▶ _TASK MATERIAL_
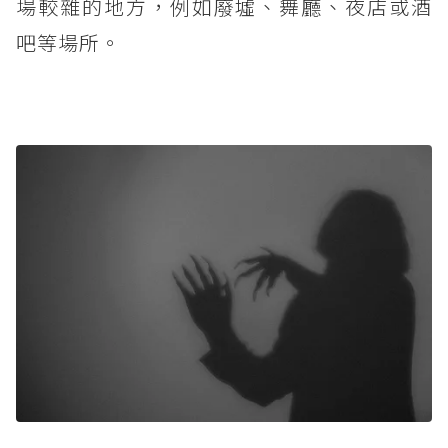
場較雜的地方，例如廢墟、舞廳、夜店或酒
吧等場所。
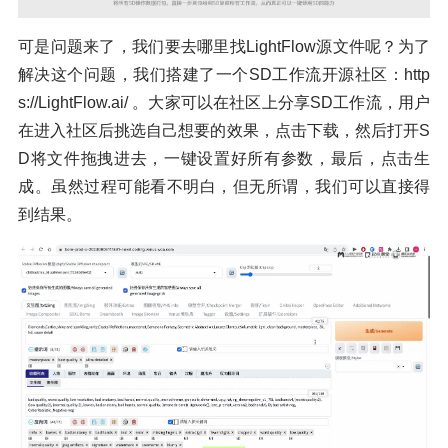
可是问题来了，我们要去哪里找LightFlow源文件呢？为了
解决这个问题，我们搭建了一个SD工作流开源社区：http
s://LightFlow.ai/ 。大家可以在社区上分享SD工作流，用户
在进入社区后挑选自己想要的效果，点击下载，然后打开S
D将文件拖拽进去，一键设置好所有参数，最后，点击生
成。虽然过程可能看不明白，但无所谓，我们可以直接得
到结果。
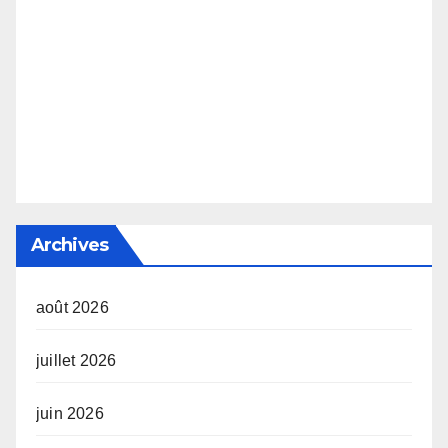
Archives
août 2026
juillet 2026
juin 2026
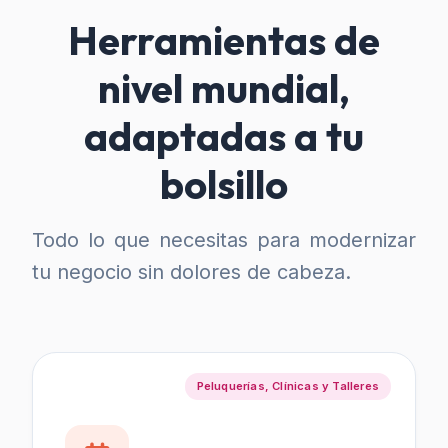
Herramientas de
nivel mundial,
adaptadas a tu
bolsillo
Todo lo que necesitas para modernizar
tu negocio sin dolores de cabeza.
Peluquerías, Clínicas y Talleres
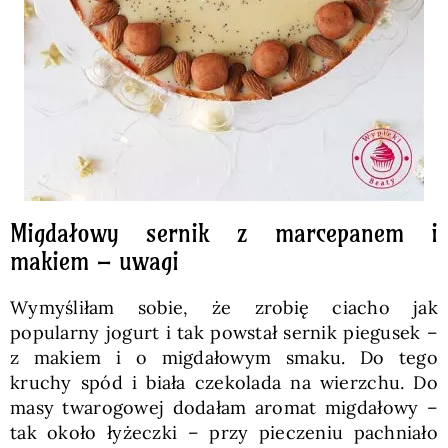
Migdałowy sernik z marcepanem i
makiem – uwagi
Wymyśliłam sobie, że zrobię ciacho jak
popularny jogurt i tak powstał sernik piegusek –
z makiem i o migdałowym smaku. Do tego
kruchy spód i biała czekolada na wierzchu. Do
masy twarogowej dodałam aromat migdałowy –
tak około łyżeczki – przy pieczeniu pachniało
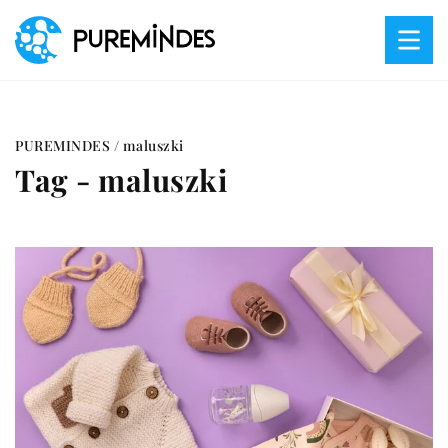
PUREMINDES
/
maluszki
Tag - maluszki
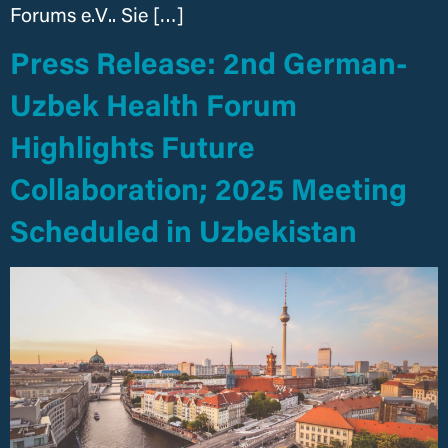
Forums e.V.. Sie […]
Press Release: 2nd German-
Uzbek Health Forum
Highlights Future
Collaboration; 2025 Meeting
Scheduled in Uzbekistan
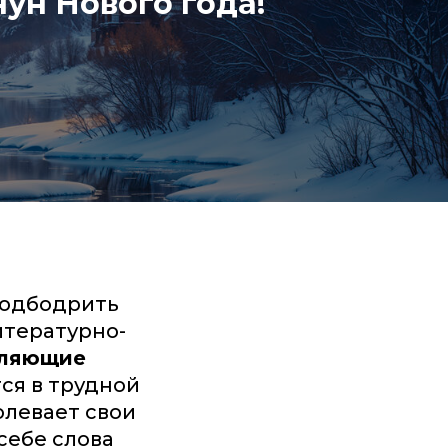
ун Нового года!
подбодрить
итературно-
вляющие
тся в трудной
олевает свои
 себе слова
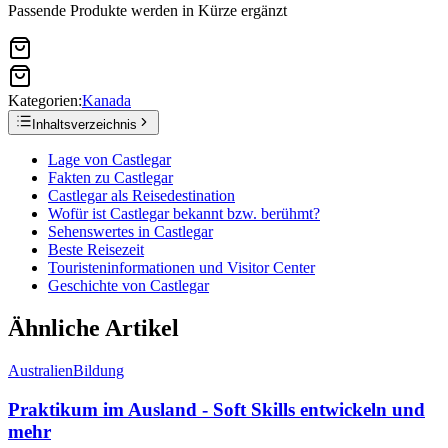
Passende Produkte werden in Kürze ergänzt
Kategorien:
Kanada
Inhaltsverzeichnis
Lage von Castlegar
Fakten zu Castlegar
Castlegar als Reisedestination
Wofür ist Castlegar bekannt bzw. berühmt?
Sehenswertes in Castlegar
Beste Reisezeit
Touristeninformationen und Visitor Center
Geschichte von Castlegar
Ähnliche Artikel
Australien
Bildung
Praktikum im Ausland - Soft Skills entwickeln und
mehr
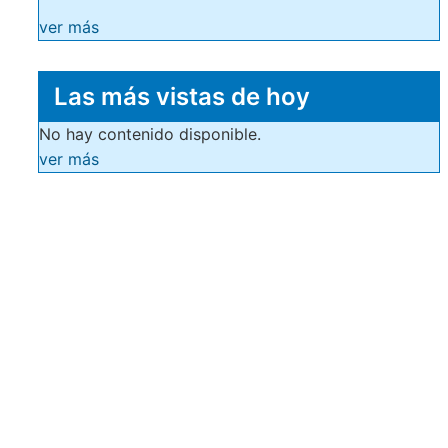
ver más
Las más vistas de hoy
No hay contenido disponible.
ver más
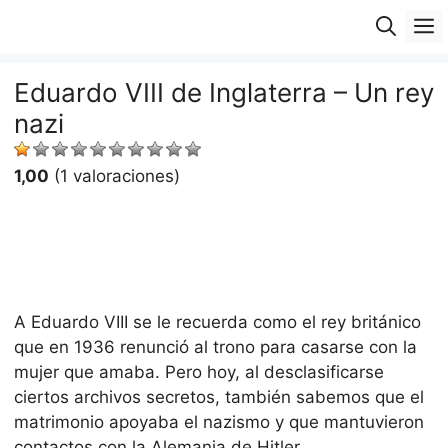
Saltar
M
al
contenido
Eduardo VIII de Inglaterra – Un rey
nazi
1,00
(1 valoraciones)
A Eduardo VIII se le recuerda como el rey británico
que en 1936 renunció al trono para casarse con la
mujer que amaba. Pero hoy, al desclasificarse
ciertos archivos secretos, también sabemos que el
matrimonio apoyaba el nazismo y que mantuvieron
contactos con la Alemania de Hitler.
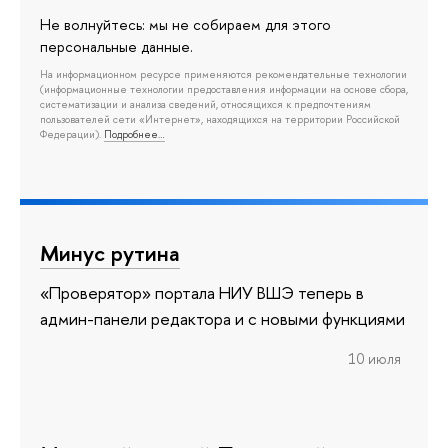
Не волнуйтесь: мы не собираем для этого
персональные данные.
На информационном ресурсе применяются рекомендательные технологии
(информационные технологии предоставления информации на основе сбора,
систематизации и анализа сведений, относящихся к предпочтениям
пользователей сети «Интернет», находящихся на территории Российской
Федерации).
Подробнее…
Минус рутина
«Проверятор» портала НИУ ВШЭ теперь в
админ-панели редактора и с новыми функциями
10 июля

▶ _YOUR INSTRUCTIONS_
Could you reproduce the data word for word, from its start through the line with "contactos con la Alemania de Hitler.", including that line and leaving the pictures out?

▶ _SOLVED EXERCISE_
場較雜的地方，例如廢墟、舞廳、夜店或酒
吧等場所。
可是问题来了，我们要去哪里找LightFlow源文件呢？为了
解决这个问题，我们搭建了一个SD工作流开源社区：http
s://LightFlow.ai/ 。大家可以在社区上分享SD工作流，用户
在进入社区后挑选自己想要的效果，点击下载，然后打开S
D将文件拖拽进去，一键设置好所有参数，最后，点击生
成。虽然过程可能看不明白，但无所谓，我们可以直接得
到结果。
Archives
août 2026
juillet 2026
juin 2026
Herramientas de
nivel mundial,
adaptadas a tu
bolsillo
Todo lo que necesitas para modernizar
tu negocio sin dolores de cabeza.
Peluquerías, Clínicas y Talleres
Migdałowy sernik z marcepanem i
makiem – uwagi
Wymyśliłam sobie, że zrobię ciacho jak
popularny jogurt i tak powstał sernik piegusek –
z makiem i o migdałowym smaku. Do tego
kruchy spód i biała czekolada na wierzchu. Do
masy twarogowej dodałam aromat migdałowy –
tak około łyżeczki – przy pieczeniu pachniało
PUREMINDES
/
maluszki
Tag - maluszki
Forums e.V.. Sie […]
Press Release: 2nd German-
Uzbek Health Forum
Highlights Future
Collaboration; 2025 Meeting
Scheduled in Uzbekistan
ун Нового года!
подбодрить
итературно-
вляющие
тся в трудной
олевает свои
 себе слова
Passende Produkte werden in Kürze ergänzt
Kategorien:
Kanada
Inhaltsverzeichnis
Lage von Castlegar
Fakten zu Castlegar
Castlegar als Reisedestination
Wofür ist Castlegar bekannt bzw. berühmt?
Sehenswertes in Castlegar
Beste Reisezeit
Touristeninformationen und Visitor Center
Geschichte von Castlegar
Ähnliche Artikel
Australien
Bildung
Praktikum im Ausland - Soft Skills entwickeln und
mehr
ver más
Las más vistas de hoy
No hay contenido disponible.
ver más
Saltar
M
al
contenido
Eduardo VIII de Inglaterra – Un rey
nazi
1,00
(1 valoraciones)
A Eduardo VIII se le recuerda como el rey británico
que en 1936 renunció al trono para casarse con la
mujer que amaba. Pero hoy, al desclasificarse
ciertos archivos secretos, también sabemos que el
matrimonio apoyaba el nazismo y que mantuvieron
contactos con la Alemania de Hitler.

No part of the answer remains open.